**Work to be completed**: Would you write out, word for word, each line of the records below from the top through the one holding "Page size: 1241x1754."?

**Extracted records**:
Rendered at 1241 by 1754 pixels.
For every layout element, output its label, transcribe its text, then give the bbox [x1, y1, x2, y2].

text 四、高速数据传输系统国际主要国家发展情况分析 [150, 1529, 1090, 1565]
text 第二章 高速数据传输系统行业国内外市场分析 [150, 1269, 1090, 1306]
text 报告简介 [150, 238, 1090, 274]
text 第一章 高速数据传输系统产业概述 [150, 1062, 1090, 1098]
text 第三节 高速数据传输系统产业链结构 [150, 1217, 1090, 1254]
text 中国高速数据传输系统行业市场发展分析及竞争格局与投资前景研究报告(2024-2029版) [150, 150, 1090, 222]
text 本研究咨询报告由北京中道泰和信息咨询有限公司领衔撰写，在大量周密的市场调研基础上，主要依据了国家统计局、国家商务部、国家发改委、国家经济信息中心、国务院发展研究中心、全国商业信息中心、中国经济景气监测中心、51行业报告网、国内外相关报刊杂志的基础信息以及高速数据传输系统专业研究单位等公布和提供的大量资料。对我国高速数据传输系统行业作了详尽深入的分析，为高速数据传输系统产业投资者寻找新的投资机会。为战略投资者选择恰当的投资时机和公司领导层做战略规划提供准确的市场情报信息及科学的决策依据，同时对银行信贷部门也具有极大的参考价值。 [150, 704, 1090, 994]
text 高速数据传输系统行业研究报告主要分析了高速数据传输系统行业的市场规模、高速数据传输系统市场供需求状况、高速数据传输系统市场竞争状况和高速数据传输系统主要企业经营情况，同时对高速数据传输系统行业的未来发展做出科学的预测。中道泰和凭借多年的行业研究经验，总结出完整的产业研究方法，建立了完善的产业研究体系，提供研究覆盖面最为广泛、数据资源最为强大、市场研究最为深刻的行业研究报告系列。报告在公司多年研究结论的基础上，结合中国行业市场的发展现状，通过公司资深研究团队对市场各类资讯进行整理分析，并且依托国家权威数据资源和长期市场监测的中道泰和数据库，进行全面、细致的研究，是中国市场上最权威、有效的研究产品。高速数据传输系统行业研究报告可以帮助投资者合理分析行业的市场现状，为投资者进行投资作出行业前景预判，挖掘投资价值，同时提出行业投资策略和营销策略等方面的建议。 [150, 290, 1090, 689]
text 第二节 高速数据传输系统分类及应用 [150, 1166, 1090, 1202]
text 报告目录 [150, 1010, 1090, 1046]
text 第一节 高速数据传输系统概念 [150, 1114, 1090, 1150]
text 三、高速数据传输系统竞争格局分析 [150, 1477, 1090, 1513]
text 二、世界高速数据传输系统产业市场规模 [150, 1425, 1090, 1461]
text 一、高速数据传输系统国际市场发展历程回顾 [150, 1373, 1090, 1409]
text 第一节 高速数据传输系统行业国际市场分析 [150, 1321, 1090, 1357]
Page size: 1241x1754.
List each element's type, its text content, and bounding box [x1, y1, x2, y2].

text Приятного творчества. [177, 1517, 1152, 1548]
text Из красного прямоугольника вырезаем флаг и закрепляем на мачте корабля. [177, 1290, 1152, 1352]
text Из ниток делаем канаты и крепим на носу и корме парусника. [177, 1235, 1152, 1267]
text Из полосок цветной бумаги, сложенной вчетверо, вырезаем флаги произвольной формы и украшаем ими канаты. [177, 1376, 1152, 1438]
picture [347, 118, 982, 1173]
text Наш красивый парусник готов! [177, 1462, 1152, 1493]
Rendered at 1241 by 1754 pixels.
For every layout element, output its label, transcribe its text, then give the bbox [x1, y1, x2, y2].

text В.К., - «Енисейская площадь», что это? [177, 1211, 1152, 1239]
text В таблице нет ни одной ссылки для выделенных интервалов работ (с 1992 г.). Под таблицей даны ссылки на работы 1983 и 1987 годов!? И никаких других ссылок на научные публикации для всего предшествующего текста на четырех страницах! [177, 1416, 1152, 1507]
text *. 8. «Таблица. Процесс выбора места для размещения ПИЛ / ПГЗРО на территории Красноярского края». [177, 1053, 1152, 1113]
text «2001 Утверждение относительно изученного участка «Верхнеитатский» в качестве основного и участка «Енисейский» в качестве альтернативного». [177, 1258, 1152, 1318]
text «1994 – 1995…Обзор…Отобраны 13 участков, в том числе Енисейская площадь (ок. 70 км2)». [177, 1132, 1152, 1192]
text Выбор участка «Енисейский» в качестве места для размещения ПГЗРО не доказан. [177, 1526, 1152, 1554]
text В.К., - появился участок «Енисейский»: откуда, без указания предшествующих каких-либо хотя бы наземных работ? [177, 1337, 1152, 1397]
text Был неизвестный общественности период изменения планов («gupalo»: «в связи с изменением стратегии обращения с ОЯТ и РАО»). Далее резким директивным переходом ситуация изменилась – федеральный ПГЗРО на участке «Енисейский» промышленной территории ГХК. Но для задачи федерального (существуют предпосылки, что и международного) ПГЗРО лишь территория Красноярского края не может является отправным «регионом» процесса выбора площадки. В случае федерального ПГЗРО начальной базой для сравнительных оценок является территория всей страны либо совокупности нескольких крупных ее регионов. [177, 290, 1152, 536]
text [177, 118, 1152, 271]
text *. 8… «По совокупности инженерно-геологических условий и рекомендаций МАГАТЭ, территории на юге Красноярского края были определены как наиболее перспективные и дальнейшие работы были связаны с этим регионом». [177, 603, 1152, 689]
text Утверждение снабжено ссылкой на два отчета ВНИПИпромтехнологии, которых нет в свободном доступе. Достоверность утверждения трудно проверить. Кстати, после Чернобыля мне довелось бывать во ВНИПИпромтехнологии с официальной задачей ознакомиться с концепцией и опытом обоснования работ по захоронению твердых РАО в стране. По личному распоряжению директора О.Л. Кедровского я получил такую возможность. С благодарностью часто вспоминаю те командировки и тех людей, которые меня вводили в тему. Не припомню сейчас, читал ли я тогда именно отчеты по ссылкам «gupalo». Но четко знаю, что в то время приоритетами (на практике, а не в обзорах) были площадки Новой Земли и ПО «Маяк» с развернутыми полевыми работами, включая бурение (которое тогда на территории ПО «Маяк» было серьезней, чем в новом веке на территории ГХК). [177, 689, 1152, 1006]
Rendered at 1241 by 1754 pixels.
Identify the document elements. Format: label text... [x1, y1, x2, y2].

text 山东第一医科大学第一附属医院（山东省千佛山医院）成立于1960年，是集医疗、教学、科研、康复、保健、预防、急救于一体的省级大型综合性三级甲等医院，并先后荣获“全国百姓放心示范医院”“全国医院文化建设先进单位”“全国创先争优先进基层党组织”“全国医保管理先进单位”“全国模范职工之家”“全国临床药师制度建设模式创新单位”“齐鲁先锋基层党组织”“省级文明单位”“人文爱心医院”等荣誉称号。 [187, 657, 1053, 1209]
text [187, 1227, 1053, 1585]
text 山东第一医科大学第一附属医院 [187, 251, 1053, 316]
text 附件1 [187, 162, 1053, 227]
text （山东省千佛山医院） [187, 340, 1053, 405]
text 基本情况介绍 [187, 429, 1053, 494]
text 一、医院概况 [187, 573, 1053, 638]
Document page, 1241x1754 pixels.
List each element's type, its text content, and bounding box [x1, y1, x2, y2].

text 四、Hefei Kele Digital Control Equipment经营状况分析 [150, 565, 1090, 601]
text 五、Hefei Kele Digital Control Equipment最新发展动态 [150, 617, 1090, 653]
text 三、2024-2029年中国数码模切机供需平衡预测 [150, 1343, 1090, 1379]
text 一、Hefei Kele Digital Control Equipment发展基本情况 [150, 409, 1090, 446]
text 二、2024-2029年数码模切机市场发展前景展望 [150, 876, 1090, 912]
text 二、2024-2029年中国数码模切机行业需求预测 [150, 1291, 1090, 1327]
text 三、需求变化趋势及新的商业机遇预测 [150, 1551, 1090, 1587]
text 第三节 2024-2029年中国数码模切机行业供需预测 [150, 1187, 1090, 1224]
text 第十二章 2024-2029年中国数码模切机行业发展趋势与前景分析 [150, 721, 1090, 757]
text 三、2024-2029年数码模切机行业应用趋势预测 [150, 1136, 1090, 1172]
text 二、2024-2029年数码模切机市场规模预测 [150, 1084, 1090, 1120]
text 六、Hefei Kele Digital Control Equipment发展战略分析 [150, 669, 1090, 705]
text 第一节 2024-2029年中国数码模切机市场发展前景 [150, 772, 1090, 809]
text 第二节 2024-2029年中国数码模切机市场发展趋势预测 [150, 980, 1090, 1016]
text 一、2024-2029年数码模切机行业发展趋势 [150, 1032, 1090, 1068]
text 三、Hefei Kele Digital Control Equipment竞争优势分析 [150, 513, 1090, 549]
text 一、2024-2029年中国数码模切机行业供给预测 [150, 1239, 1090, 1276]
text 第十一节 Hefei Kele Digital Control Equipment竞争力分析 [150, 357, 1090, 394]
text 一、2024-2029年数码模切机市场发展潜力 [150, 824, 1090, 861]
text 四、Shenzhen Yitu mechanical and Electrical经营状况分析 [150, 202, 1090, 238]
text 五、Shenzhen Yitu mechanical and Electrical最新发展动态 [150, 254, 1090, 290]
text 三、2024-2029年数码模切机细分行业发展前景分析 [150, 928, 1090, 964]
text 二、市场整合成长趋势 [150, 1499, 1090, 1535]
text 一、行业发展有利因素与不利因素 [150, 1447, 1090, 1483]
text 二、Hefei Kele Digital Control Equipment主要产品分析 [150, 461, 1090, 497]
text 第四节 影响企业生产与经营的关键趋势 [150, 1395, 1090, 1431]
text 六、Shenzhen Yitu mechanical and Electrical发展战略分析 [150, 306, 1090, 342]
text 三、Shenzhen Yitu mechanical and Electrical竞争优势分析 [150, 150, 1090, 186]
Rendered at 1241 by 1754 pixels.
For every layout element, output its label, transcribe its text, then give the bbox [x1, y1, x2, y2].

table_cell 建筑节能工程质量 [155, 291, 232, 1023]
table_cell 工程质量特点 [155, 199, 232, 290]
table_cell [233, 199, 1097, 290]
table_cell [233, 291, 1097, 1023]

**Solution for this task**:
Rendered at 1241 by 1754 pixels.
For every layout element, output its label, transcribe its text, then give the bbox [x1, y1, x2, y2].

text 四、高速数据传输系统国际主要国家发展情况分析 [150, 1529, 1090, 1565]
text 第二章 高速数据传输系统行业国内外市场分析 [150, 1269, 1090, 1306]
text 报告简介 [150, 238, 1090, 274]
text 第一章 高速数据传输系统产业概述 [150, 1062, 1090, 1098]
text 第三节 高速数据传输系统产业链结构 [150, 1217, 1090, 1254]
text 中国高速数据传输系统行业市场发展分析及竞争格局与投资前景研究报告(2024-2029版) [150, 150, 1090, 222]
text 本研究咨询报告由北京中道泰和信息咨询有限公司领衔撰写，在大量周密的市场调研基础上，主要依据了国家统计局、国家商务部、国家发改委、国家经济信息中心、国务院发展研究中心、全国商业信息中心、中国经济景气监测中心、51行业报告网、国内外相关报刊杂志的基础信息以及高速数据传输系统专业研究单位等公布和提供的大量资料。对我国高速数据传输系统行业作了详尽深入的分析，为高速数据传输系统产业投资者寻找新的投资机会。为战略投资者选择恰当的投资时机和公司领导层做战略规划提供准确的市场情报信息及科学的决策依据，同时对银行信贷部门也具有极大的参考价值。 [150, 704, 1090, 994]
text 高速数据传输系统行业研究报告主要分析了高速数据传输系统行业的市场规模、高速数据传输系统市场供需求状况、高速数据传输系统市场竞争状况和高速数据传输系统主要企业经营情况，同时对高速数据传输系统行业的未来发展做出科学的预测。中道泰和凭借多年的行业研究经验，总结出完整的产业研究方法，建立了完善的产业研究体系，提供研究覆盖面最为广泛、数据资源最为强大、市场研究最为深刻的行业研究报告系列。报告在公司多年研究结论的基础上，结合中国行业市场的发展现状，通过公司资深研究团队对市场各类资讯进行整理分析，并且依托国家权威数据资源和长期市场监测的中道泰和数据库，进行全面、细致的研究，是中国市场上最权威、有效的研究产品。高速数据传输系统行业研究报告可以帮助投资者合理分析行业的市场现状，为投资者进行投资作出行业前景预判，挖掘投资价值，同时提出行业投资策略和营销策略等方面的建议。 [150, 290, 1090, 689]
text 第二节 高速数据传输系统分类及应用 [150, 1166, 1090, 1202]
text 报告目录 [150, 1010, 1090, 1046]
text 第一节 高速数据传输系统概念 [150, 1114, 1090, 1150]
text 三、高速数据传输系统竞争格局分析 [150, 1477, 1090, 1513]
text 二、世界高速数据传输系统产业市场规模 [150, 1425, 1090, 1461]
text 一、高速数据传输系统国际市场发展历程回顾 [150, 1373, 1090, 1409]
text 第一节 高速数据传输系统行业国际市场分析 [150, 1321, 1090, 1357]
Page size: 1241x1754.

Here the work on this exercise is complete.